A wide variety of products have been introduced into the ETF world so far this year by several providers, whether big or small. In line with this trend, ArrowFunds, the Maryland-based firm best known for mutual funds, looks to expand in the high yield bond ETF world as well.
Many investors continue to embrace high yield bond ETFs for their portfolio despite fears of a bond bubble and soaring equity prices thanks to their outsized yield and the historically low default levels (read: HYLD: Crushing the High Yield ETF Competition).
This is particularly true in the present scenario where traditional bonds like U.S. Treasury securities yields are near record lows. Further, high yield securities have lower correlation to the broad equity markets, making them ideal portfolio diversifiers.
In order to tap into this trend, ArrowFunds has introduced a filing on to the market for the Arrow Global Enhanced High Yield Bond ETF. The filing targets high yield securities in the global bond market, potentially giving investors another fixed income option for current income in today’s yield starved environment.
While a great deal of the key information – such as expense ratio or ticker symbol – was not available in the initial document, some key points were released in the filing. We have highlighted those below for yield-hungry investors, who may be looking for a high yield play from ArrowFunds should it pass regulatory hurdles:
The proposed ETF looks to track the performance of the Global Enhanced HY Bond Issuers Index, before fees and expenses. The benchmark would focus on below investment grade corporate bonds throughout the world denominated in U.S. dollars, Euros, Canadian dollars or British pounds (read: Bet on the Euro with These 3 ETFs).
The fund will generally invest 80% of its assets in the components of the index and might invest the remaining 20% in securities not included in the index or other ETFs, derivatives (such as futures or swaps) and money market instruments.
How does it fit in a portfolio?
The product could be an interesting choice for investors seeking a broadly diversified play on the bond market, which zeros in on high yielding securities (read: 3 Red Hot Dividend ETFs).
In the current environment, yield hungry investors view high yield bonds as good sources to maximize current income in the form of interest, especially compared to other avenues which have low yields attached to them. Further, given low default rates and low duration compared to the other corners of the fixed income market, this hefty yield premium could be worth chasing for most investors.
Competition in the Global High Yield Corporate Bond Market
The main competitor to the proposed ETF looks to be the iShares Global High Yield Corporate Bond Fund (GHYG).

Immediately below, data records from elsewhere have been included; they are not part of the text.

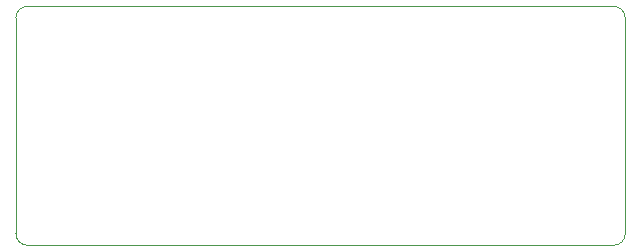
<source format=gbr>
%TF.GenerationSoftware,KiCad,Pcbnew,7.0.2*%
%TF.CreationDate,2023-06-20T04:44:58+07:00*%
%TF.ProjectId,STM32L431RCT6_prototype_board,53544d33-324c-4343-9331-524354365f70,rev?*%
%TF.SameCoordinates,Original*%
%TF.FileFunction,Profile,NP*%
%FSLAX46Y46*%
G04 Gerber Fmt 4.6, Leading zero omitted, Abs format (unit mm)*
G04 Created by KiCad (PCBNEW 7.0.2) date 2023-06-20 04:44:58*
%MOMM*%
%LPD*%
G01*
G04 APERTURE LIST*
%TA.AperFunction,Profile*%
%ADD10C,0.100000*%
%TD*%
G04 APERTURE END LIST*
D10*
X157300000Y-71500000D02*
G75*
G03*
X158300000Y-72500000I1000000J0D01*
G01*
X158300000Y-52250000D02*
X207900000Y-52250000D01*
X208900000Y-53250000D02*
X208900000Y-71500000D01*
X207900000Y-72500000D02*
G75*
G03*
X208900000Y-71500000I0J1000000D01*
G01*
X208900000Y-53250000D02*
G75*
G03*
X207900000Y-52250000I-1000000J0D01*
G01*
X157300000Y-71500000D02*
X157300000Y-53250000D01*
X207900000Y-72500000D02*
X158300000Y-72500000D01*
X158300000Y-52250000D02*
G75*
G03*
X157300000Y-53250000I0J-1000000D01*
G01*
M02*

</source>
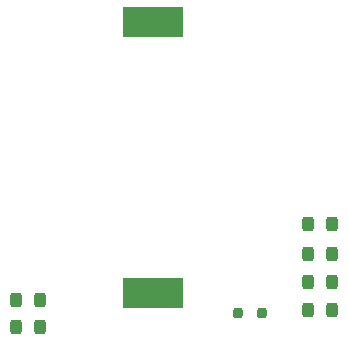
<source format=gbp>
G04 Layer_Color=128*
%FSLAX44Y44*%
%MOMM*%
G71*
G01*
G75*
G04:AMPARAMS|DCode=11|XSize=1mm|YSize=1.25mm|CornerRadius=0.25mm|HoleSize=0mm|Usage=FLASHONLY|Rotation=0.000|XOffset=0mm|YOffset=0mm|HoleType=Round|Shape=RoundedRectangle|*
%AMROUNDEDRECTD11*
21,1,1.0000,0.7500,0,0,0.0*
21,1,0.5000,1.2500,0,0,0.0*
1,1,0.5000,0.2500,-0.3750*
1,1,0.5000,-0.2500,-0.3750*
1,1,0.5000,-0.2500,0.3750*
1,1,0.5000,0.2500,0.3750*
%
%ADD11ROUNDEDRECTD11*%
G04:AMPARAMS|DCode=36|XSize=0.8mm|YSize=0.9mm|CornerRadius=0.2mm|HoleSize=0mm|Usage=FLASHONLY|Rotation=180.000|XOffset=0mm|YOffset=0mm|HoleType=Round|Shape=RoundedRectangle|*
%AMROUNDEDRECTD36*
21,1,0.8000,0.5000,0,0,180.0*
21,1,0.4000,0.9000,0,0,180.0*
1,1,0.4000,-0.2000,0.2500*
1,1,0.4000,0.2000,0.2500*
1,1,0.4000,0.2000,-0.2500*
1,1,0.4000,-0.2000,-0.2500*
%
%ADD36ROUNDEDRECTD36*%
%ADD38R,5.1000X2.5000*%
D11*
X19000Y55000D02*
D03*
X39000D02*
D03*
X19000Y78000D02*
D03*
X39000D02*
D03*
X266000Y93000D02*
D03*
X286000D02*
D03*
X266000Y69000D02*
D03*
X286000D02*
D03*
X266000Y142000D02*
D03*
X286000D02*
D03*
X266000Y117000D02*
D03*
X286000D02*
D03*
D36*
X227160Y67000D02*
D03*
X206840D02*
D03*
D38*
X134750Y83750D02*
D03*
Y312750D02*
D03*
M02*

</source>
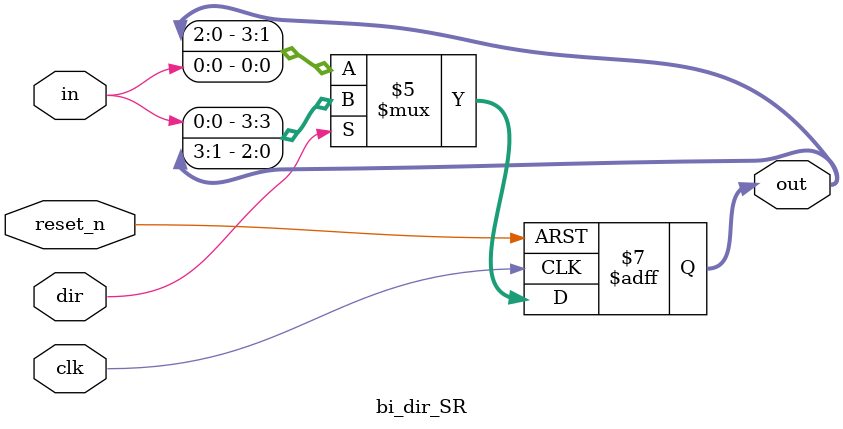
<source format=v>
`timescale 1ns / 1ps
module bi_dir_SR(clk, dir, reset_n, in, out);
    input clk, reset_n;
    input dir;      //dir=1 right shift | dir=0 left shift.
    input in;
    output reg [3:0] out;
    
    always @(posedge clk, negedge reset_n)
    begin
        if(reset_n==0)
            out <= 0;
        else if(dir==0)
            out <= {out[2:0], in};
        else 
            out <= {in, out[3:1]};            
    end    
endmodule

</source>
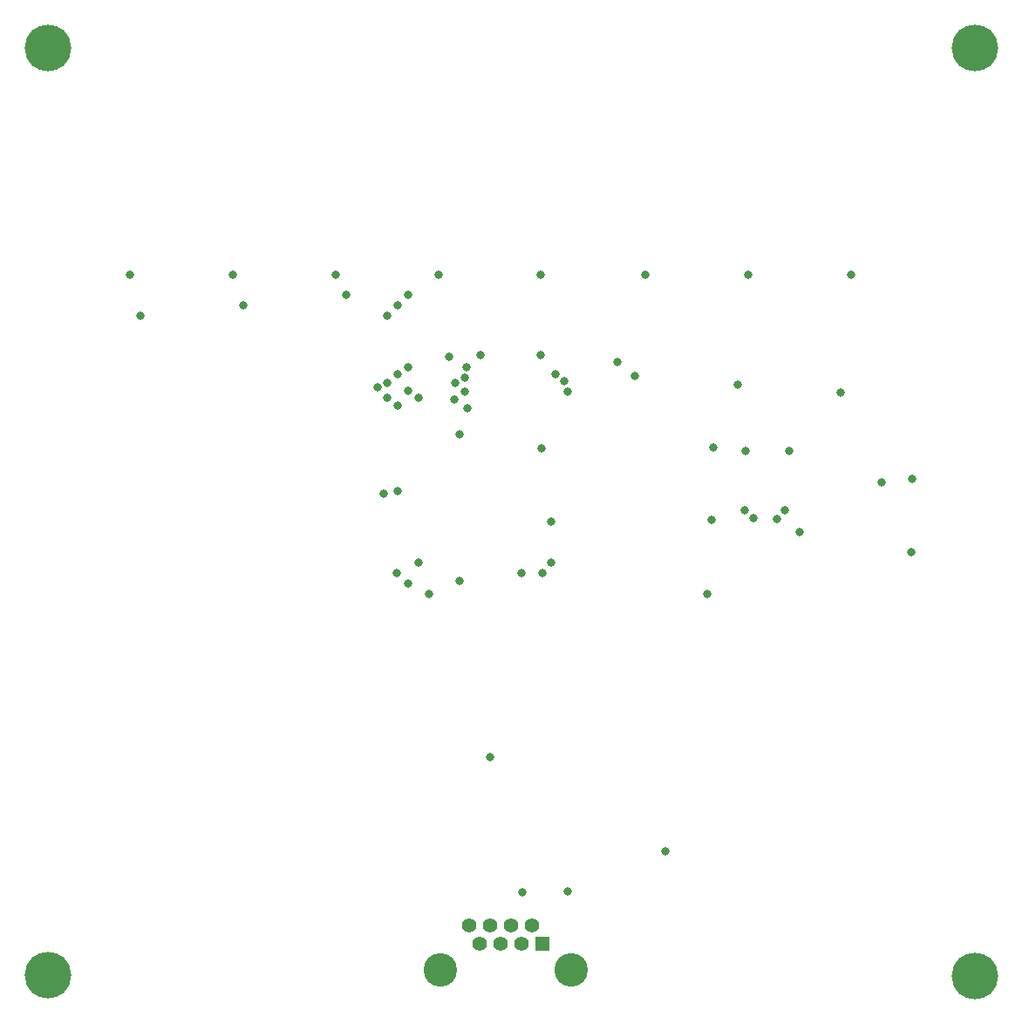
<source format=gbs>
G04*
G04 #@! TF.GenerationSoftware,Altium Limited,Altium Designer,23.7.1 (13)*
G04*
G04 Layer_Color=16711935*
%FSLAX44Y44*%
%MOMM*%
G71*
G04*
G04 #@! TF.SameCoordinates,778E7F24-0D39-4E9A-B56D-B03573EA8545*
G04*
G04*
G04 #@! TF.FilePolarity,Negative*
G04*
G01*
G75*
%ADD36C,3.2500*%
%ADD37R,1.3900X1.3900*%
%ADD38C,1.3900*%
%ADD40C,0.8032*%
%ADD46C,4.5212*%
D36*
X431260Y54600D02*
D03*
X558260D02*
D03*
D37*
X530320Y80000D02*
D03*
D38*
X520160Y97780D02*
D03*
X510000Y80000D02*
D03*
X499840Y97780D02*
D03*
X489680Y80000D02*
D03*
X479520Y97780D02*
D03*
X469360Y80000D02*
D03*
X459200Y97780D02*
D03*
D40*
X889000Y531746D02*
D03*
X888910Y460379D02*
D03*
X603482Y645000D02*
D03*
X859600Y528019D02*
D03*
X554615Y130995D02*
D03*
X511178Y130000D02*
D03*
X479520Y261500D02*
D03*
X376562Y517000D02*
D03*
X780000Y480000D02*
D03*
X727810Y558144D02*
D03*
X765761Y501298D02*
D03*
X758494Y492739D02*
D03*
X735373Y493733D02*
D03*
X726403Y501298D02*
D03*
X770000Y558418D02*
D03*
X449668Y574239D02*
D03*
X695994Y562000D02*
D03*
X529726Y561250D02*
D03*
X530000Y440000D02*
D03*
X695000Y492000D02*
D03*
X539037Y490250D02*
D03*
X650000Y170000D02*
D03*
X410000Y609887D02*
D03*
Y450000D02*
D03*
X539037D02*
D03*
X389190Y440000D02*
D03*
X510000D02*
D03*
X551301Y625995D02*
D03*
X555347Y615732D02*
D03*
X543276Y633017D02*
D03*
X529000Y652000D02*
D03*
X470000D02*
D03*
X455000Y629859D02*
D03*
X456805Y640000D02*
D03*
X455000Y615732D02*
D03*
X445000Y608893D02*
D03*
X445761Y625000D02*
D03*
X400000Y617168D02*
D03*
Y430000D02*
D03*
X450000Y432000D02*
D03*
X690000Y420000D02*
D03*
X420000D02*
D03*
X820296Y615628D02*
D03*
X719750Y623250D02*
D03*
X620000Y630995D02*
D03*
X440000Y650000D02*
D03*
X400000Y640000D02*
D03*
Y710000D02*
D03*
X340000D02*
D03*
X390185Y633017D02*
D03*
X390000Y700000D02*
D03*
X240000D02*
D03*
X380000Y625000D02*
D03*
Y690000D02*
D03*
X140000D02*
D03*
X457168Y600000D02*
D03*
X390000Y602369D02*
D03*
Y520000D02*
D03*
X370000Y620000D02*
D03*
X380000Y610000D02*
D03*
X830020Y730000D02*
D03*
X730000D02*
D03*
X630000D02*
D03*
X529000Y730000D02*
D03*
X430000D02*
D03*
X330000D02*
D03*
X230000D02*
D03*
X130000D02*
D03*
D46*
X950000Y48575D02*
D03*
X50000Y50000D02*
D03*
X950000Y950000D02*
D03*
X50000D02*
D03*
M02*

</source>
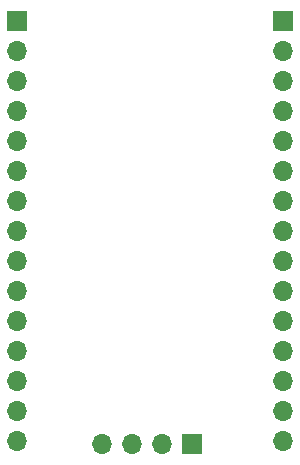
<source format=gbr>
%TF.GenerationSoftware,KiCad,Pcbnew,(6.0.0)*%
%TF.CreationDate,2022-05-02T13:28:23+02:00*%
%TF.ProjectId,STM8_Breakout-board,53544d38-5f42-4726-9561-6b6f75742d62,rev?*%
%TF.SameCoordinates,PX7e5ca20PY62fdcc0*%
%TF.FileFunction,Soldermask,Bot*%
%TF.FilePolarity,Negative*%
%FSLAX46Y46*%
G04 Gerber Fmt 4.6, Leading zero omitted, Abs format (unit mm)*
G04 Created by KiCad (PCBNEW (6.0.0)) date 2022-05-02 13:28:23*
%MOMM*%
%LPD*%
G01*
G04 APERTURE LIST*
%ADD10R,1.700000X1.700000*%
%ADD11O,1.700000X1.700000*%
G04 APERTURE END LIST*
D10*
%TO.C,J1*%
X24000000Y38420000D03*
D11*
X24000000Y35880000D03*
X24000000Y33340000D03*
X24000000Y30800000D03*
X24000000Y28260000D03*
X24000000Y25720000D03*
X24000000Y23180000D03*
X24000000Y20640000D03*
X24000000Y18100000D03*
X24000000Y15560000D03*
X24000000Y13020000D03*
X24000000Y10480000D03*
X24000000Y7940000D03*
X24000000Y5400000D03*
X24000000Y2860000D03*
%TD*%
D10*
%TO.C,J2*%
X16300000Y2600000D03*
D11*
X13760000Y2600000D03*
X11220000Y2600000D03*
X8680000Y2600000D03*
%TD*%
D10*
%TO.C,J3*%
X1500000Y38400000D03*
D11*
X1500000Y35860000D03*
X1500000Y33320000D03*
X1500000Y30780000D03*
X1500000Y28240000D03*
X1500000Y25700000D03*
X1500000Y23160000D03*
X1500000Y20620000D03*
X1500000Y18080000D03*
X1500000Y15540000D03*
X1500000Y13000000D03*
X1500000Y10460000D03*
X1500000Y7920000D03*
X1500000Y5380000D03*
X1500000Y2840000D03*
%TD*%
M02*

</source>
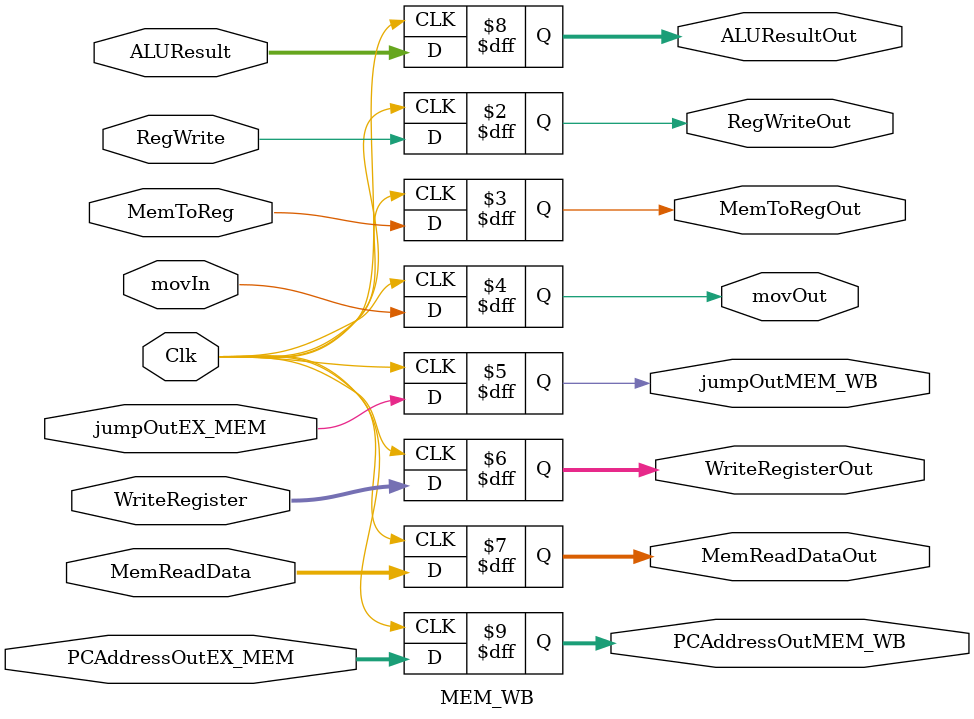
<source format=v>
`timescale 1ns / 1ps


module MEM_WB(Clk, RegWrite, MemToReg, MemReadData, ALUResult, WriteRegister,
    RegWriteOut, MemToRegOut, MemReadDataOut, ALUResultOut, WriteRegisterOut, movIn, movOut, PCAddressOutEX_MEM,
        PCAddressOutMEM_WB, jumpOutEX_MEM, jumpOutMEM_WB);
    
    input Clk, RegWrite, MemToReg, movIn, jumpOutEX_MEM;
    input [4:0] WriteRegister;
    input [31:0] MemReadData, ALUResult, PCAddressOutEX_MEM;
    output reg RegWriteOut, MemToRegOut, movOut, jumpOutMEM_WB;
    output reg [4:0] WriteRegisterOut;
    output reg [31:0] MemReadDataOut, ALUResultOut, PCAddressOutMEM_WB;
    
    always@(posedge Clk) begin
        RegWriteOut <= RegWrite;
        MemToRegOut <= MemToReg;
        MemReadDataOut <= MemReadData;
        ALUResultOut <= ALUResult;
        WriteRegisterOut <= WriteRegister;
        movOut          <= movIn;
        PCAddressOutMEM_WB <= PCAddressOutEX_MEM;
        jumpOutMEM_WB <= jumpOutEX_MEM;
    end
endmodule

</source>
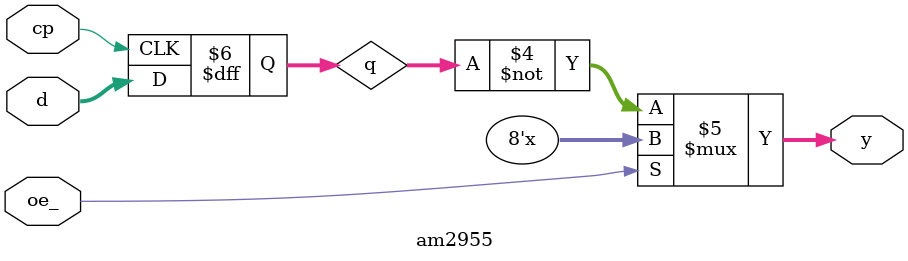
<source format=v>


// am2955 is WIDTH=8

module am2955(d, y, cp, oe_);
parameter WIDTH = 8;
input [WIDTH-1:0] d;
output [WIDTH-1:0] y;
input cp;
input oe_;

reg [WIDTH-1:0] q;

always @(posedge cp)
begin
	if (cp == 'b1) begin
		q <= d;
	end
end

assign y = (oe_=='b1) ? {WIDTH{1'bZ}} : ~q;

endmodule

</source>
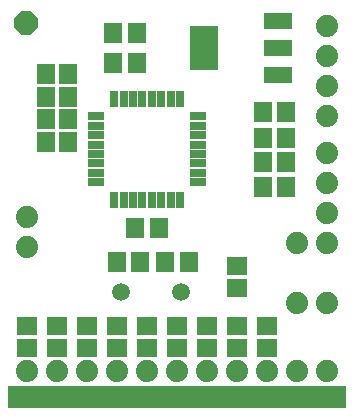
<source format=gbs>
G75*
%MOIN*%
%OFA0B0*%
%FSLAX25Y25*%
%IPPOS*%
%LPD*%
%AMOC8*
5,1,8,0,0,1.08239X$1,22.5*
%
%ADD10R,1.12500X0.07500*%
%ADD11R,0.05918X0.07099*%
%ADD12R,0.03000X0.05800*%
%ADD13R,0.05800X0.03000*%
%ADD14C,0.05950*%
%ADD15R,0.09600X0.05600*%
%ADD16R,0.09461X0.14973*%
%ADD17C,0.07400*%
%ADD18OC8,0.07800*%
%ADD19R,0.05918X0.06706*%
%ADD20R,0.06706X0.05918*%
D10*
X0083845Y0026433D03*
D11*
X0079908Y0071433D03*
X0087782Y0071433D03*
X0077782Y0082683D03*
X0069908Y0082683D03*
X0071532Y0071433D03*
X0063658Y0071433D03*
X0062408Y0137683D03*
X0070282Y0137683D03*
X0070282Y0147683D03*
X0062408Y0147683D03*
D12*
X0062822Y0125833D03*
X0065971Y0125833D03*
X0069121Y0125833D03*
X0072270Y0125833D03*
X0075420Y0125833D03*
X0078570Y0125833D03*
X0081719Y0125833D03*
X0084869Y0125833D03*
X0084869Y0092033D03*
X0081719Y0092033D03*
X0078570Y0092033D03*
X0075420Y0092033D03*
X0072270Y0092033D03*
X0069121Y0092033D03*
X0065971Y0092033D03*
X0062822Y0092033D03*
D13*
X0056945Y0097909D03*
X0056945Y0101059D03*
X0056945Y0104209D03*
X0056945Y0107358D03*
X0056945Y0110508D03*
X0056945Y0113657D03*
X0056945Y0116807D03*
X0056945Y0119957D03*
X0090745Y0119957D03*
X0090745Y0116807D03*
X0090745Y0113657D03*
X0090745Y0110508D03*
X0090745Y0107358D03*
X0090745Y0104209D03*
X0090745Y0101059D03*
X0090745Y0097909D03*
D14*
X0085095Y0061433D03*
X0065095Y0061433D03*
D15*
X0117295Y0133583D03*
X0117295Y0142683D03*
X0117295Y0151783D03*
D16*
X0092894Y0142683D03*
D17*
X0033845Y0035183D03*
X0043845Y0035183D03*
X0053845Y0035183D03*
X0063845Y0035183D03*
X0073845Y0035183D03*
X0083845Y0035183D03*
X0093845Y0035183D03*
X0103845Y0035183D03*
X0113845Y0035183D03*
X0123845Y0035183D03*
X0133845Y0035183D03*
X0133845Y0057683D03*
X0123845Y0057683D03*
X0123845Y0077683D03*
X0133845Y0077683D03*
X0133845Y0087683D03*
X0133845Y0097683D03*
X0133845Y0107683D03*
X0133845Y0120183D03*
X0133845Y0130183D03*
X0133845Y0140183D03*
X0133845Y0150183D03*
X0033845Y0086433D03*
X0033845Y0076433D03*
D18*
X0033599Y0151074D03*
D19*
X0040105Y0133933D03*
X0040105Y0126433D03*
X0040105Y0118933D03*
X0040105Y0111433D03*
X0047585Y0111433D03*
X0047585Y0118933D03*
X0047585Y0126433D03*
X0047585Y0133933D03*
X0112605Y0121433D03*
X0120085Y0121433D03*
X0120085Y0112683D03*
X0120085Y0104558D03*
X0112605Y0104558D03*
X0112605Y0112683D03*
X0112605Y0096433D03*
X0120085Y0096433D03*
D20*
X0103845Y0070173D03*
X0103845Y0062693D03*
X0103845Y0050173D03*
X0103845Y0042693D03*
X0093845Y0042693D03*
X0093845Y0050173D03*
X0083845Y0050173D03*
X0083845Y0042693D03*
X0073845Y0042693D03*
X0073845Y0050173D03*
X0063845Y0050173D03*
X0063845Y0042693D03*
X0053845Y0042693D03*
X0053845Y0050173D03*
X0043845Y0050173D03*
X0043845Y0042693D03*
X0033845Y0042693D03*
X0033845Y0050173D03*
X0113845Y0050173D03*
X0113845Y0042693D03*
M02*

</source>
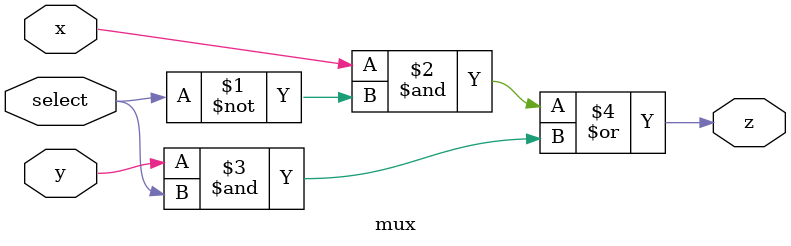
<source format=v>
module mux(select,x,y,z);
input select,x,y;
output z;
assign z=(x & ~select) | (y & select);
endmodule
</source>
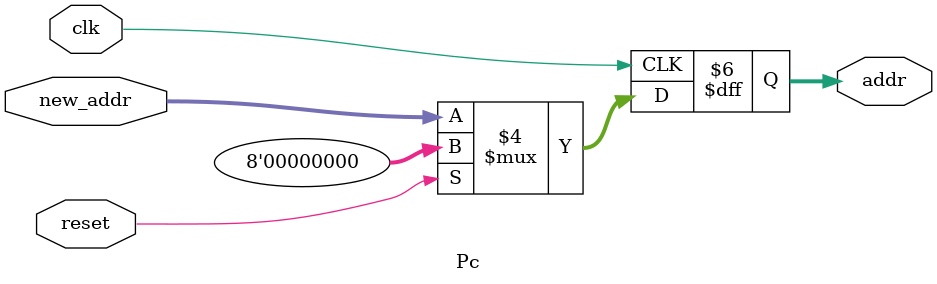
<source format=v>
module Pc (
	input [7:0] new_addr,
	input reset,
	input clk,
	output reg [7:0] addr
	);
	
	always @(posedge clk)
	begin
		if(reset == 1) addr = 0;
		else addr = new_addr;
	end
	
endmodule

</source>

This product isn’t very old, having debuted about a year ago, although it does see small daily volume of about 13,000 shares and a solid $959.3 million in AUM.
Investors should note that though this product focuses on below investment grade corporate bonds denominated in U.S. dollars, Euros, Canadian dollars or British pounds, it tracks the Markit iBoxx Global Developed Markets High Yield Index. The ETF holds about 500 securities and charges 40 bps in fees a year from investors (see more in the Zacks ETF Center).
Although GHYG hasn’t exactly added a great deal of assets since its launch on the market, there is definitely promise in the fund. The new product from ArrowShares could see increased interest from investors seeking a diversified way to obtain yield in the bond market given rock-bottom interest rates (read: Junk Bond ETF Investing: Is It Too Late?).
Further, the proposed fund is the second offering from ArrowShares in the ETF space. The first product - Arrow Dow Jones Global Yield ETF (GYLD) - garnered a decent amount of investor interest with assets of more than $79 million since its debut one year ago, so a new fund targeting big payouts could also be a winner for this upstart firm.